Once it reaches its "prefix" limit, it trims the preceding sequence to this length. The longer the sequence, the less creative
Ipsumizer
will be and the more the generated text will resemble the sample. At some length it will stop generating any
novel sentences and will simply return some random sentence from the sample it ingested.
Sentencing
If you give Ipsumizer
an array as the first argument to its initializer it will assume these are the sample sentences.
Alternatively, if you give it a String
it will use a regular expression to splits this string into sample sentences.

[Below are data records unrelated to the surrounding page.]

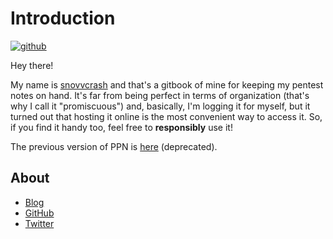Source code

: ﻿# Introduction

[![github](https://img.shields.io/github/stars/snovvcrash/PPN?label=Star%20on%20GitHub&style=social)](https://github.com/snovvcrash/PPN)

Hey there!

My name is [snovvcrash](https://snovvcrash.rocks/about) and that's a gitbook of mine for keeping my pentest notes on hand. It's far from being perfect in terms of organization (that's why I call it "promiscuous") and, basically, I'm logging it for myself, but it turned out that hosting it online is the most convenient way to access it. So, if you find it handy too, feel free to **responsibly** use it!

The previous version of PPN is [here](https://snovvcrash.rocks/PPN/) (deprecated).

## About

* [Blog](https://snovvcrash.rocks/)
* [GitHub](https://github.com/snovvcrash)
* [Twitter](https://twitter.com/snovvcrash)
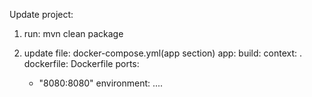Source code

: Update project:
1) run:
   mvn clean package
   
3) update file: docker-compose.yml(app section)
app:
    build:
      context: .
      dockerfile: Dockerfile
    ports:
      - "8080:8080"
    environment:
      ....


  
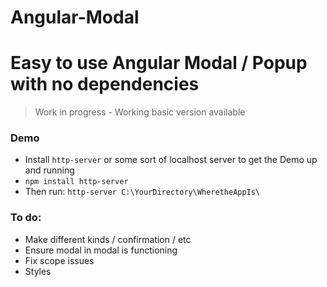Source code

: # Angular-Modal

# Easy to use Angular Modal / Popup with no dependencies

> Work in progress - Working basic version available

### Demo

 - Install `http-server` or some sort of localhost server to get the Demo up and running
 - `npm install http-server`
 - Then run: `http-server C:\YourDirectory\WheretheAppIs\`

### To do:
 - Make different kinds / confirmation / etc
 - Ensure modal in modal is functioning
 - Fix scope issues
 - Styles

As is generally the case with regular expression parsing, this won't always be as sophisticated as you might like. You can
either do the sentencing yourself beforehand or provide your own sentencing regexp, like so:
ip = Ipsumizer.new text, sentencer: /([.?!])/
Note the capturing group around the expression. Ipsumizer
assumes sentencing expressions capture their separators. It
will look for the these in the split
output, therefore, and glue them back onto their sentences.
Normalization
The only normalization Ipsumizer
provides by default is the stripping of whitespace and the conversion of all
internal whitespace into ' '. If you want to remove macrons, for example, you need to do it to the text yourself.
Methods
initialize(text, sentencer: DEFAULT_SENTENCER, prefix: DEFAULT_PREFIX)
The text
parameter is either a string or an array of strings. In the former case, the string will be
split into sentences using the sentencer pattern. The prefix
parameter is a non-negative integer. The bigger
the prefix, the more faithful generated sentences will be to the original.
speak
Generate a random sentence.
sentence(text)
Split the text
parameter into sentences using the Ipsumizer
's sentence boundary pattern.
sentencer
Accessor for the sentencer pattern.
prefix
Accessor for the prefix length.
Defaults and Constants
DEFAULT_SENTENCER = Regexp.new %r{([.!?][.!?\p{Final_Punctuation}\p{Close_Punctuation}"\s]*)}
DEFAULT_PREFIX = 4
Installation
Add this line to your application's Gemfile:
gem 'ipsumizer'
And then execute:
$ bundle
Or install it yourself as:
$ gem install ipsumizer
Usage
TODO: Write usage instructions here
Development
After checking out the repo, run bin/setup
to install dependencies. Then, run rake test
to run the tests. You can also run bin/console
for an interactive prompt that will allow you to experiment.
To install this gem onto your local machine, run bundle exec rake install
.
Contributing
Bug reports and pull requests are welcome on GitHub at https://github.com/dfhoughton/ipsumizer.
License
The gem is available as open source under the terms of the MIT License.